Driving into new talent, Loic Magneron’s Paris-based Wide Management has swooped on world sales rights to Dominik Locher’s “Goliath,” the only majority-Swiss film in main competition at this year’s Locarno, Switzerland’s biggest film festival.
Deal excludes Switzerland and is non-exclusive for Germany.
World premiering at Locarno, where Wide, a fixture at the Swiss Festival, will introduce the title to buyers, “Goliath” turns on David (Sven Schelker), a twentysomething who breaks out in panic when girlfriend Jessy (Jasna Fritzi Bauer) tells him that she’s pregnant.
When both are assaulted in a city train and David fails to protect Jessy, his fears of inadequacy as a man take hold, according to the film’s synopsis. Frantic, David inject steroids, work out at the gym, builds his body, self confidence but soon tendency to violence. For Jessy and the unborn child, he becomes a threat.
“After a physical shakedown my insecure protagonist struggles to find the balance between visceral and emotional strength,” Locher told Variety.
“It is also a reference to the growing influence of macho figures like Putin, Duterte or Trump on young men,” he added.
Co-written by Locher, who took a B.A. in theater at the Zurich University of Arts (ZHdK) and a M.A. in film directing at Los Angeles’ American Film Institute, “Goliath” is lead-produced by Dario Schoch and Rajko Jazbec, partners at Zurich-based CognitoFilms, and co-produced by ZHdK and Schweizer Radio und Fernsehen, Switzerland’s national TV network.
“Goliath” marks Locher’s follow-up to debut “Tempo Girl: The Story of a Generation.” As in other high-profile Swiss films from younger filmmakers – think 2015’s “Wonderland” or indeed Locher’s feature debut, “Tempo Girl – The Story of a Generation,” where a wannabe novelist sets out to discover “authentic” experience and finds an authentic Switzerland in a benighted Swiss valley – “Goliath” questions received international wisdom about Switzerland..
“Young Swiss filmmakers are questioning Swiss identity,” said producer Schoch.
In a country renown abroad for its pacifism and high living standards and democracy, rather like Nordic Noir, “Goliath” lifts the lid on a far darker, more shaded vision of humanity.
“Films like ‘Chrieg’ or ‘Goliath’ focus on characters and self-critical, honest storytelling, never ending the struggle between good and bad within ourselves,” Locher said about his Swiss filmmaker generation’s hallmarks. “Also, we no longer try to please everybody.
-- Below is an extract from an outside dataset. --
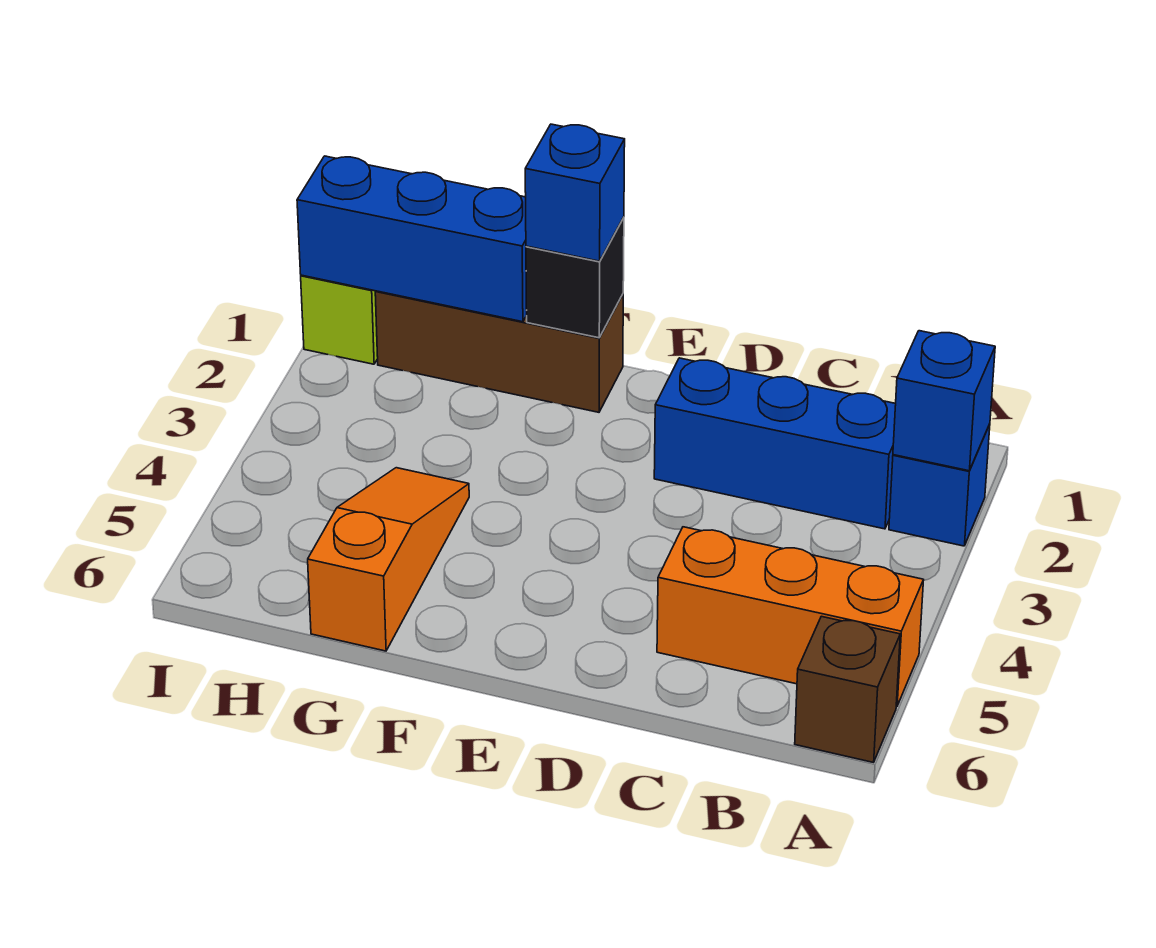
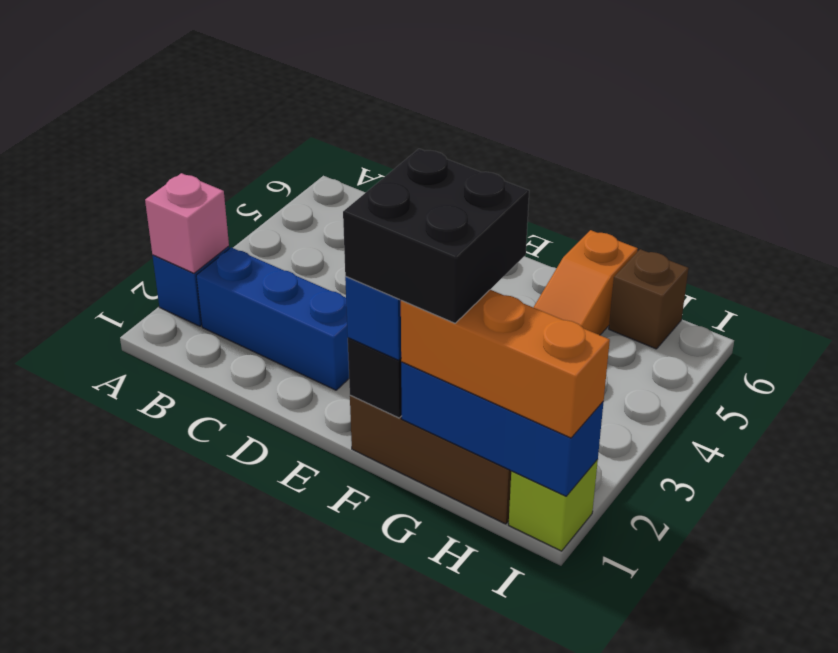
blue 1x1 brick [893,331,995,471] -> pink 1x1 brick [145,173,229,273]
orange 1x3 brick [657,527,924,706] -> orange 1x3 brick moved to [401,290,610,438]
brown 1x1 brick [795,616,900,762] -> brown 1x1 brick moved to [609,249,689,349]
none -> black 2x2 brick [343,149,529,323]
Instead, we try to develop a strong artistic vision,” he added.
“For more than 10 years now, Wide has been engaged in the promotion of first and second-time film directors, reflecting contemporary society and young adults’ problems,” said Magneron at Wide, which also sold “Wonderland,” calling “Goliath” “a really promising film from a young European director.”
Praising its cinematography and artistic direction, he said it offered multiple marketing possibilities for distributors.
“We have been also hooked by its totally universal themes and issues that will certainly talk to all couples and young parents around the world,” he concluded.
The Swiss “look more to ourselves than across the borders and we’ve started to realize that this is at the core of a lot of problems,” said Schoch. Swiss cinema must reach out across borders in Europe, he added.
Co-starring German shooting star Bauer, star of Constantin’s Sundance hit “Axolotl Overkill,” and German actor José Barros, “Goliath” is one step is that direction. Another is German Kerstin Polte’s upcoming “Cloud Whispers,” produced by Germany’s Augenschein Filmproduktion but co-produced by CognitoFilms.
Schoch commented: “If you look at families we are such a mix and with every generation we mix even more. It’s time to make pan-European films, international film for international audiences.”